Mass spectrometry (MS)-based metabolomics often rely on separation techniques when analyzing complex biological specimens to improve method resolution, metabolome coverage, quantitative performance, and/or unknown identification. However, low sample throughput and complicated data pre-processing procedures remain major barriers to affordable metabolomic studies that are also scalable to large populations. Herein, we introduce PeakMeister as a new software tool in the R statistical environment to enable the automated processing of serum metabolomic data acquired by multisegment injection-capillary electrophoresis-mass spectrometry (MSI-CE-MS) under positive ion mode. MSI-CE-MS takes advantage of a multiplexed separation format involving serial injection of 13 serum/plasma filtrate samples, quality controls, calibrants and/or blanks introduced within a single analytical run (< 4 min/sample). We performed a rigorous validation of PeakMeister by analyzing 47 cationic metabolites consistently measured in 5,000 serum samples from the Brazilian National Survey on Child Nutrition (ENANI-2019) comprising a total of 224,983 sample peaks analyzed in three batches over an eight-month period. A migration time index using a panel of internal standards was introduced to correct for large variations in apparent migration times, which allowed for reliable peak picking, peak integration and sample position assignment for serum metabolites having a single co-migrating stable-isotope internal standard or two flanking internal standards. PeakMeister accelerated data pre-processing times by 30-fold compared to manual processing of MSI-CE-MS data by an experienced analyst using vendor software, while also achieving excellent peak annotation fidelity (median accuracy > 99.9%), acceptable intermediate precision (median CV = 16.0 %), consistent metabolite peak integration (mean bias = 2.1%), and good mutual agreement when quantifying 16 plasma metabolites from NIST SRM-1950 (mean bias = -1.3%).

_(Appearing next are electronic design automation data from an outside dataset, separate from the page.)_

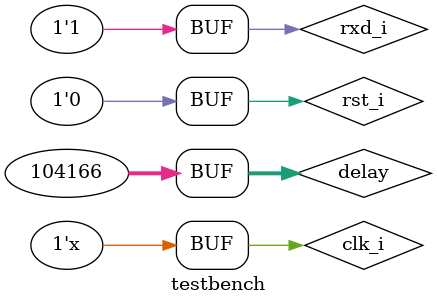
<source format=v>
`timescale 1ns / 1ps

module testbench;

    reg clk_i = 0;
    reg rst_i = 0;
    reg rxd_i = 1;
    wire xd_o;
    //wire pclk;
    
    //wire [1:8] data;
    
    

    rs232 uut (
        .clk_i(clk_i),
        //.pclk_o(pclk),
        .rst_i(rst_i),
        .RXD_i(rxd_i),
        .TXD_o(xd_o)
        //.datas(data)       
    );
  
    integer delay = 104166;  
    
    always begin
        #5;
        clk_i <= ~clk_i;
    end


    initial begin
        rxd_i = 1;
        #delay;
        rxd_i = 1;
        #delay;
        rxd_i = 0;
        #delay;
        rxd_i = 1;
        #delay;
        rxd_i = 0;
        #delay;
        rxd_i = 1;
        #delay;
        rxd_i = 1;
        #delay;
        rxd_i = 1;
        #delay;
        rxd_i = 0;
        #delay;
        rxd_i = 1;
        #delay;
        rxd_i = 0;
        #delay;
        rxd_i = 1;
        #3000000;
        rxd_i = 0;
        #delay;
        rxd_i = 1;
        #delay;
        rxd_i = 0;
        #delay;
        rxd_i = 1;
        #delay;
        rxd_i = 1;
        #delay;
        rxd_i = 1;
        #delay;
        rxd_i = 0;
        #delay;
        rxd_i = 1;
        #delay;
        rxd_i = 0;
        #delay;
        rxd_i = 1;
        #3000000; 
    end

endmodule


</source>
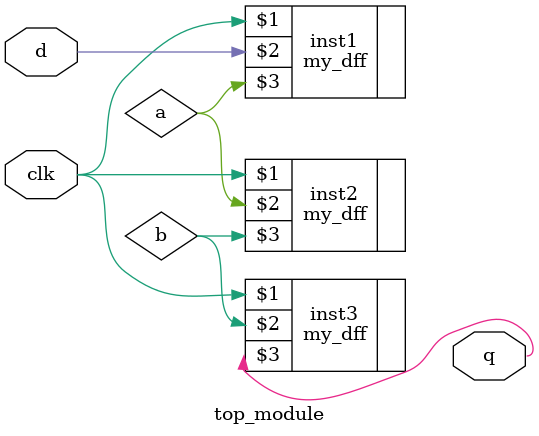
<source format=v>
module top_module ( input clk, input d, output q );

    wire a, b;
    my_dff inst1 (clk, d, a );
    my_dff inst2 (clk, a, b );
    my_dff inst3 (clk, b, q );
    
endmodule

</source>
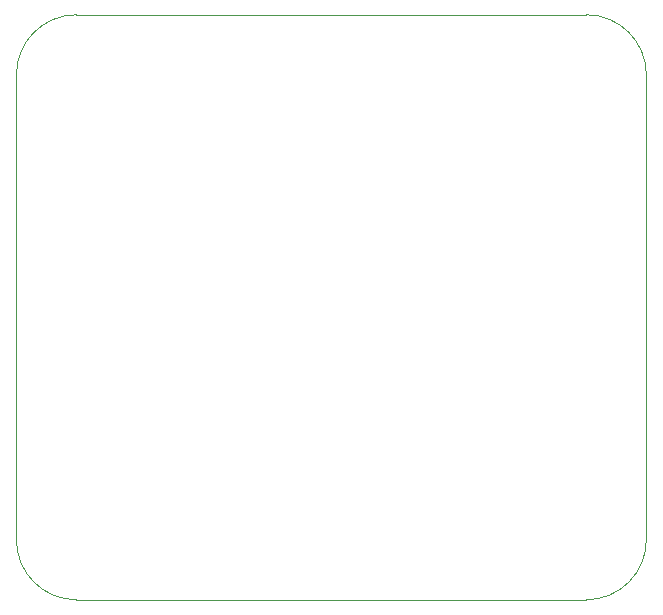
<source format=gbr>
%TF.GenerationSoftware,KiCad,Pcbnew,7.0.9-7.0.9~ubuntu20.04.1*%
%TF.CreationDate,2024-01-05T14:18:09+00:00*%
%TF.ProjectId,ESP01LEDDriver,45535030-314c-4454-9444-72697665722e,rev?*%
%TF.SameCoordinates,Original*%
%TF.FileFunction,Profile,NP*%
%FSLAX46Y46*%
G04 Gerber Fmt 4.6, Leading zero omitted, Abs format (unit mm)*
G04 Created by KiCad (PCBNEW 7.0.9-7.0.9~ubuntu20.04.1) date 2024-01-05 14:18:09*
%MOMM*%
%LPD*%
G01*
G04 APERTURE LIST*
%TA.AperFunction,Profile*%
%ADD10C,0.100000*%
%TD*%
G04 APERTURE END LIST*
D10*
X17780000Y-16510000D02*
G75*
G03*
X12700000Y-21590000I0J-5080000D01*
G01*
X17780000Y-66040000D02*
X60960000Y-66040000D01*
X12700000Y-60960000D02*
G75*
G03*
X17780000Y-66040000I5080000J0D01*
G01*
X60960000Y-66040000D02*
G75*
G03*
X66040000Y-60960000I0J5080000D01*
G01*
X60960000Y-16510000D02*
X17780000Y-16510000D01*
X66040000Y-60960000D02*
X66040000Y-21590000D01*
X12700000Y-21590000D02*
X12700000Y-60960000D01*
X66040000Y-21590000D02*
G75*
G03*
X60960000Y-16510000I-5080000J0D01*
G01*
M02*

</source>
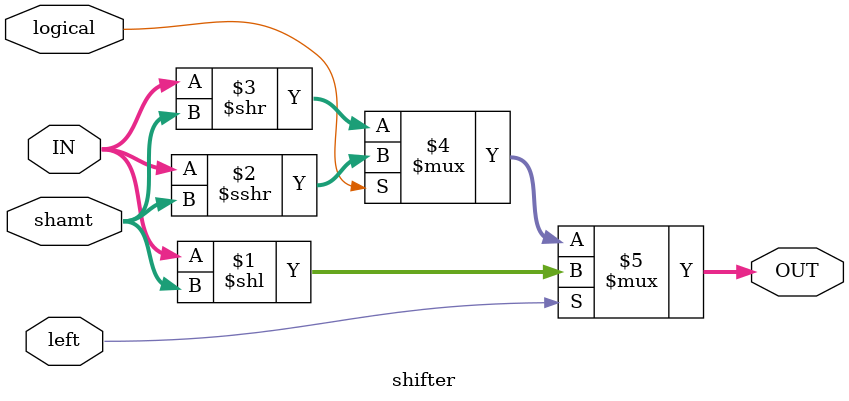
<source format=v>

`timescale 1ns / 1ps

module shifter #(parameter N=8)(
	input signed [N-1:0] IN,
	input [4:0] shamt,
	input left, input logical,
	output [N-1:0] OUT
    );
	 
	 assign OUT = left ? (IN << shamt) :
						(logical ? (IN >>> shamt) : (IN >> shamt)) ;


endmodule

</source>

We also report reference intervals for 40 serum metabolites in a national nutritional survey of children under 5 years of age (ENANI-2019). MSI-CE-MS in conjunction with PeakMeister allows for rapid and automated data pre-processing of large-scale metabolomic studies while tolerating long-term migration time shifts without the need for complicated dynamic time warping or effective mobility scale transformations.